### LISTED RECORDS
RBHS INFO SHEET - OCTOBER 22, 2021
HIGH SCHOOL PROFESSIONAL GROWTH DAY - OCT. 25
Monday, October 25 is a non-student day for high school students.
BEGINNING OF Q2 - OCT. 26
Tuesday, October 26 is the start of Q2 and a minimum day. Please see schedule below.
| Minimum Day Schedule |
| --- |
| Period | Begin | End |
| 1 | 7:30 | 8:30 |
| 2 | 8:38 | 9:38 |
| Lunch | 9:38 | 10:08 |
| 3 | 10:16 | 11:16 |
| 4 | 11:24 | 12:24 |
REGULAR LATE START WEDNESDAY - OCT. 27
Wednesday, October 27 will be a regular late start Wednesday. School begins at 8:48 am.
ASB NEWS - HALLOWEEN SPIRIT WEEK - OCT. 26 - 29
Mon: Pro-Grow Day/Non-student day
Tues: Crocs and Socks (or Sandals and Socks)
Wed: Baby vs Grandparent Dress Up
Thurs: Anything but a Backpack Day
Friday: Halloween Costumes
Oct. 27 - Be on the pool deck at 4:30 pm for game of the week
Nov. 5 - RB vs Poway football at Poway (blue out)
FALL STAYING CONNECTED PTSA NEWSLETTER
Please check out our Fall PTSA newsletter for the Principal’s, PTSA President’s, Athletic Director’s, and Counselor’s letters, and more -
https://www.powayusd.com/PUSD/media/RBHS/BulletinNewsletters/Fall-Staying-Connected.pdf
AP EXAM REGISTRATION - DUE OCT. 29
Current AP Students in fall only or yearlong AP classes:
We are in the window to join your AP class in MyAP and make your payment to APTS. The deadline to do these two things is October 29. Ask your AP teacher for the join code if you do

---

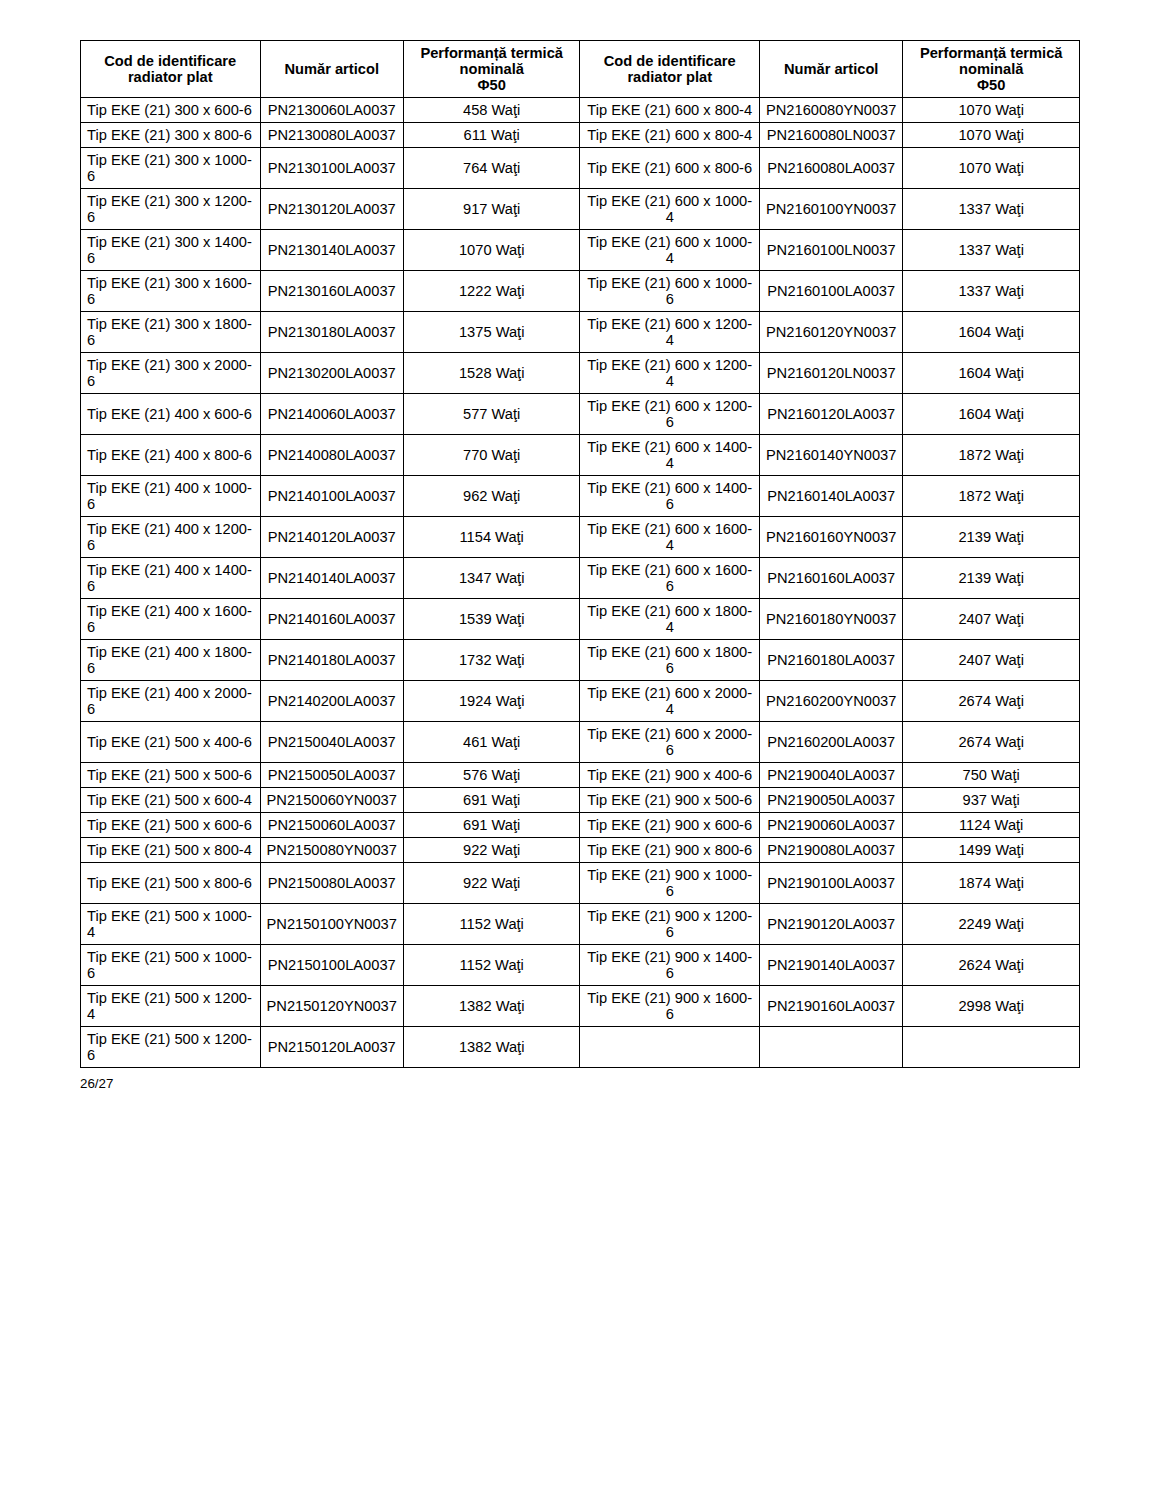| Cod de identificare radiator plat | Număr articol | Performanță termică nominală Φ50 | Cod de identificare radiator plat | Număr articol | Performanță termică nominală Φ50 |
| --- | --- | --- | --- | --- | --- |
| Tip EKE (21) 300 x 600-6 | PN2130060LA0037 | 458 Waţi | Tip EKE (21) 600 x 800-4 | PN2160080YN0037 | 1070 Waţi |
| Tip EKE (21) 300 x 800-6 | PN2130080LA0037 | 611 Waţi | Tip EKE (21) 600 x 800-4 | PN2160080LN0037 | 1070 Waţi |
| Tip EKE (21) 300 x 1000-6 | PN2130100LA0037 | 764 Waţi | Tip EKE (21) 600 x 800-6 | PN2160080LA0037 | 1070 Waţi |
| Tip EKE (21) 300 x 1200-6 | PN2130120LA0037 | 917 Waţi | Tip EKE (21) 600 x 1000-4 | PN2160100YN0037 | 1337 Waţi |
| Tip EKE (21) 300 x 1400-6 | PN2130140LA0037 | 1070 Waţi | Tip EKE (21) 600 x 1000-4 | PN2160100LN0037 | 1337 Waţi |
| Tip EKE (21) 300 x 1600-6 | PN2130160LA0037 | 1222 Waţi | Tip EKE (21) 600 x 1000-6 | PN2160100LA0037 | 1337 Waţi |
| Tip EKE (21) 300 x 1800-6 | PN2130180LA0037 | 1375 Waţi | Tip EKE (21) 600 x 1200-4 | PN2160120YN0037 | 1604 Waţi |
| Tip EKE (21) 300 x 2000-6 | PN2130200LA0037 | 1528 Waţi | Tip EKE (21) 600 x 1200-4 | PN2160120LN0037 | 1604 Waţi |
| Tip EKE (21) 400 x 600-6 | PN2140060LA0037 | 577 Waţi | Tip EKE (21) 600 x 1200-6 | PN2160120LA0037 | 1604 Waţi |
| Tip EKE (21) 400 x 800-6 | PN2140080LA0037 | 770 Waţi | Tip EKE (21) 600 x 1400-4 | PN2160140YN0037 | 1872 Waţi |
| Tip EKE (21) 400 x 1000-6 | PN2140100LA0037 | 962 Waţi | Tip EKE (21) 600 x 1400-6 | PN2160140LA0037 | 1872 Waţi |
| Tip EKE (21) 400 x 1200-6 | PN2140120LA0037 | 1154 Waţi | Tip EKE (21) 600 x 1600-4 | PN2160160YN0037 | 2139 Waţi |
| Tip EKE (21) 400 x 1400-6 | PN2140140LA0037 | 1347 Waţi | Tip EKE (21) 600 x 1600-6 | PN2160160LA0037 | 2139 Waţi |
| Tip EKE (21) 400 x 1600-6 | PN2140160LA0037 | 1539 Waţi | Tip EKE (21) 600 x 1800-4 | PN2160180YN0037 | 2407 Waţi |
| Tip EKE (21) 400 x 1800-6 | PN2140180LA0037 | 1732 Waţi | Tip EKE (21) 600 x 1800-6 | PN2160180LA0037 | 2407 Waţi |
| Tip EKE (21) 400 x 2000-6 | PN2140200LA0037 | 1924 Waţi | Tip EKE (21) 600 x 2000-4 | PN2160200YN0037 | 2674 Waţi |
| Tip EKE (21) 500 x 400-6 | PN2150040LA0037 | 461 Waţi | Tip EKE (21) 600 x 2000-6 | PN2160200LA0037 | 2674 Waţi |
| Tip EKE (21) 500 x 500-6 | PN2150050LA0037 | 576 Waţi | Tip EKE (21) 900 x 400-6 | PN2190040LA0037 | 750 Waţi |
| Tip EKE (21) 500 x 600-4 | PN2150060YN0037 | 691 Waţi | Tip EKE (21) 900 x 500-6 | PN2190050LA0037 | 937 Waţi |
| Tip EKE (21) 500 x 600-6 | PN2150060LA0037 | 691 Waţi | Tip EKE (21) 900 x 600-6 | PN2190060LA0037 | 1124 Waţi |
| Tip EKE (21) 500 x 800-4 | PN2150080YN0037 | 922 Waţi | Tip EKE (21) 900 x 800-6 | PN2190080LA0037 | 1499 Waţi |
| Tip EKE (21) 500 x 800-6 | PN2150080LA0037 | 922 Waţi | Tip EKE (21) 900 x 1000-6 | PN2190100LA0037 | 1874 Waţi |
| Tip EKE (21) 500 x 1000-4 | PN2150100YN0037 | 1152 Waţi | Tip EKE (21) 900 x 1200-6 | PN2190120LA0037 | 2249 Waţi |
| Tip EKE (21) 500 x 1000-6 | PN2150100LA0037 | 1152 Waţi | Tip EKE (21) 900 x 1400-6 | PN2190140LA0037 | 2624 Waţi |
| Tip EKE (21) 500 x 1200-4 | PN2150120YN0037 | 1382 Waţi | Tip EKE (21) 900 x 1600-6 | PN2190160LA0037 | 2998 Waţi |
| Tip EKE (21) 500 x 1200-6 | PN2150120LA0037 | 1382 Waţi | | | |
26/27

### THE PROBLEM
When a line in the material contains the string "PTSA", copy that line.

### FINISHED EXERCISE
FALL STAYING CONNECTED PTSA NEWSLETTER
Please check out our Fall PTSA newsletter for the Principal’s, PTSA President’s, Athletic Director’s, and Counselor’s letters, and more -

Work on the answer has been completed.